Vladimir_Nesov 27 Jan 2025 14:27 UTC
7 points
0

The $6 million is disputed by a video arguing that DeepSeek used far more compute than they admit to.

The prior reference is a Dylan Patel tweet from Nov 2024, in the wake of R1-Lite-Preview release:

Deepseek has over 50k Hopper GPUs to be clear.
People need to stop acting like they only have that 10k A100 cluster.
They are omega cracked on ML research and infra management but they aren’t doing it with that many fewer GPUs

DeepSeek explicitly states that

DeepSeek-V3 requires only 2.788M H800 GPU hours for its full training.

This seems unlikely to be a lie, the reputational damage would’ve motivated not mentioning amount of compute instead, but the most interesting thing about DeepSeek-V3 is precisely this claim, that its quality is possible with so little compute.

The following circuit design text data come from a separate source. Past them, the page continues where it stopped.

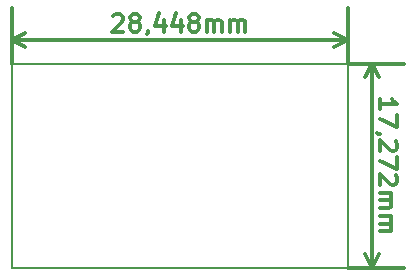
<source format=gbr>
G04 #@! TF.FileFunction,Drawing*
%FSLAX46Y46*%
G04 Gerber Fmt 4.6, Leading zero omitted, Abs format (unit mm)*
G04 Created by KiCad (PCBNEW 4.0.2-stable) date 07/05/2016 12:43:24*
%MOMM*%
G01*
G04 APERTURE LIST*
%ADD10C,0.100000*%
%ADD11C,0.300000*%
%ADD12C,0.150000*%
G04 APERTURE END LIST*
D10*
D11*
X163485429Y-96306287D02*
X163485429Y-95449144D01*
X163485429Y-95877716D02*
X164985429Y-95877716D01*
X164771143Y-95734859D01*
X164628286Y-95592001D01*
X164556857Y-95449144D01*
X164985429Y-96806287D02*
X164985429Y-97806287D01*
X163485429Y-97163430D01*
X163556857Y-98449143D02*
X163485429Y-98449143D01*
X163342571Y-98377715D01*
X163271143Y-98306286D01*
X164842571Y-99020572D02*
X164914000Y-99092001D01*
X164985429Y-99234858D01*
X164985429Y-99592001D01*
X164914000Y-99734858D01*
X164842571Y-99806287D01*
X164699714Y-99877715D01*
X164556857Y-99877715D01*
X164342571Y-99806287D01*
X163485429Y-98949144D01*
X163485429Y-99877715D01*
X164985429Y-100377715D02*
X164985429Y-101377715D01*
X163485429Y-100734858D01*
X164842571Y-101877714D02*
X164914000Y-101949143D01*
X164985429Y-102092000D01*
X164985429Y-102449143D01*
X164914000Y-102592000D01*
X164842571Y-102663429D01*
X164699714Y-102734857D01*
X164556857Y-102734857D01*
X164342571Y-102663429D01*
X163485429Y-101806286D01*
X163485429Y-102734857D01*
X163485429Y-103377714D02*
X164485429Y-103377714D01*
X164342571Y-103377714D02*
X164414000Y-103449142D01*
X164485429Y-103592000D01*
X164485429Y-103806285D01*
X164414000Y-103949142D01*
X164271143Y-104020571D01*
X163485429Y-104020571D01*
X164271143Y-104020571D02*
X164414000Y-104092000D01*
X164485429Y-104234857D01*
X164485429Y-104449142D01*
X164414000Y-104592000D01*
X164271143Y-104663428D01*
X163485429Y-104663428D01*
X163485429Y-105377714D02*
X164485429Y-105377714D01*
X164342571Y-105377714D02*
X164414000Y-105449142D01*
X164485429Y-105592000D01*
X164485429Y-105806285D01*
X164414000Y-105949142D01*
X164271143Y-106020571D01*
X163485429Y-106020571D01*
X164271143Y-106020571D02*
X164414000Y-106092000D01*
X164485429Y-106234857D01*
X164485429Y-106449142D01*
X164414000Y-106592000D01*
X164271143Y-106663428D01*
X163485429Y-106663428D01*
X162814000Y-92456000D02*
X162814000Y-109728000D01*
X160782000Y-92456000D02*
X165514000Y-92456000D01*
X160782000Y-109728000D02*
X165514000Y-109728000D01*
X162814000Y-109728000D02*
X162227579Y-108601496D01*
X162814000Y-109728000D02*
X163400421Y-108601496D01*
X162814000Y-92456000D02*
X162227579Y-93582504D01*
X162814000Y-92456000D02*
X163400421Y-93582504D01*
X140915144Y-88395429D02*
X140986573Y-88324000D01*
X141129430Y-88252571D01*
X141486573Y-88252571D01*
X141629430Y-88324000D01*
X141700859Y-88395429D01*
X141772287Y-88538286D01*
X141772287Y-88681143D01*
X141700859Y-88895429D01*
X140843716Y-89752571D01*
X141772287Y-89752571D01*
X142629430Y-88895429D02*
X142486572Y-88824000D01*
X142415144Y-88752571D01*
X142343715Y-88609714D01*
X142343715Y-88538286D01*
X142415144Y-88395429D01*
X142486572Y-88324000D01*
X142629430Y-88252571D01*
X142915144Y-88252571D01*
X143058001Y-88324000D01*
X143129430Y-88395429D01*
X143200858Y-88538286D01*
X143200858Y-88609714D01*
X143129430Y-88752571D01*
X143058001Y-88824000D01*
X142915144Y-88895429D01*
X142629430Y-88895429D01*
X142486572Y-88966857D01*
X142415144Y-89038286D01*
X142343715Y-89181143D01*
X142343715Y-89466857D01*
X142415144Y-89609714D01*
X142486572Y-89681143D01*
X142629430Y-89752571D01*
X142915144Y-89752571D01*
X143058001Y-89681143D01*
X143129430Y-89609714D01*
X143200858Y-89466857D01*
X143200858Y-89181143D01*
X143129430Y-89038286D01*
X143058001Y-88966857D01*
X142915144Y-88895429D01*
X143915143Y-89681143D02*
X143915143Y-89752571D01*
X143843715Y-89895429D01*
X143772286Y-89966857D01*
X145200858Y-88752571D02*
X145200858Y-89752571D01*
X144843715Y-88181143D02*
X144486572Y-89252571D01*
X145415144Y-89252571D01*
X146629429Y-88752571D02*
X146629429Y-89752571D01*
X146272286Y-88181143D02*
X145915143Y-89252571D01*
X146843715Y-89252571D01*
X147629429Y-88895429D02*
X147486571Y-88824000D01*
X147415143Y-88752571D01*
X147343714Y-88609714D01*
X147343714Y-88538286D01*
X147415143Y-88395429D01*
X147486571Y-88324000D01*
X147629429Y-88252571D01*
X147915143Y-88252571D01*
X148058000Y-88324000D01*
X148129429Y-88395429D01*
X148200857Y-88538286D01*
X148200857Y-88609714D01*
X148129429Y-88752571D01*
X148058000Y-88824000D01*
X147915143Y-88895429D01*
X147629429Y-88895429D01*
X147486571Y-88966857D01*
X147415143Y-89038286D01*
X147343714Y-89181143D01*
X147343714Y-89466857D01*
X147415143Y-89609714D01*
X147486571Y-89681143D01*
X147629429Y-89752571D01*
X147915143Y-89752571D01*
X148058000Y-89681143D01*
X148129429Y-89609714D01*
X148200857Y-89466857D01*
X148200857Y-89181143D01*
X148129429Y-89038286D01*
X148058000Y-88966857D01*
X147915143Y-88895429D01*
X148843714Y-89752571D02*
X148843714Y-88752571D01*
X148843714Y-88895429D02*
X148915142Y-88824000D01*
X149058000Y-88752571D01*
X149272285Y-88752571D01*
X149415142Y-88824000D01*
X149486571Y-88966857D01*
X149486571Y-89752571D01*
X149486571Y-88966857D02*
X149558000Y-88824000D01*
X149700857Y-88752571D01*
X149915142Y-88752571D01*
X150058000Y-88824000D01*
X150129428Y-88966857D01*
X150129428Y-89752571D01*
X150843714Y-89752571D02*
X150843714Y-88752571D01*
X150843714Y-88895429D02*
X150915142Y-88824000D01*
X151058000Y-88752571D01*
X151272285Y-88752571D01*
X151415142Y-88824000D01*
X151486571Y-88966857D01*
X151486571Y-89752571D01*
X151486571Y-88966857D02*
X151558000Y-88824000D01*
X151700857Y-88752571D01*
X151915142Y-88752571D01*
X152058000Y-88824000D01*
X152129428Y-88966857D01*
X152129428Y-89752571D01*
X160782000Y-90424000D02*
X132334000Y-90424000D01*
X160782000Y-92456000D02*
X160782000Y-87724000D01*
X132334000Y-92456000D02*
X132334000Y-87724000D01*
X132334000Y-90424000D02*
X133460504Y-89837579D01*
X132334000Y-90424000D02*
X133460504Y-91010421D01*
X160782000Y-90424000D02*
X159655496Y-89837579D01*
X160782000Y-90424000D02*
X159655496Y-91010421D01*
D12*
X160782000Y-92456000D02*
X155194000Y-92456000D01*
X160782000Y-109728000D02*
X160782000Y-92456000D01*
X155194000Y-109728000D02*
X160782000Y-109728000D01*
X132334000Y-92456000D02*
X133350000Y-92456000D01*
X132334000Y-109728000D02*
X132334000Y-92456000D01*
X155194000Y-109728000D02*
X132334000Y-109728000D01*
X133350000Y-92456000D02*
X155194000Y-92456000D01*
M02*

</source>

Certainly designing the architecture, the data mix, and the training process that made it possible required much more compute than the final training run, so in total it cost much more to develop than $6 million. And the 50K H100/H800 system is one way to go about that, though renting a bunch of 512-GPU instances from various clouds probably would’ve sufficed as well.
- Knight Lee 27 Jan 2025 23:00 UTC
  1 point
  0
  Parent
  I see, thank you for the info!
  I don’t actually know about DeepSeek V3, I just felt “if I pointed out the $6 million claim in my argument, I shouldn’t hide the fact I watched a video which made myself doubt it.”
  I wanted to include the video as a caveat just in case the $6 million was wrong.
  Your explanation suggests the $6 million is still in the ballpark (for the final training run), so the concerns about a “software only singularity” are still very realistic.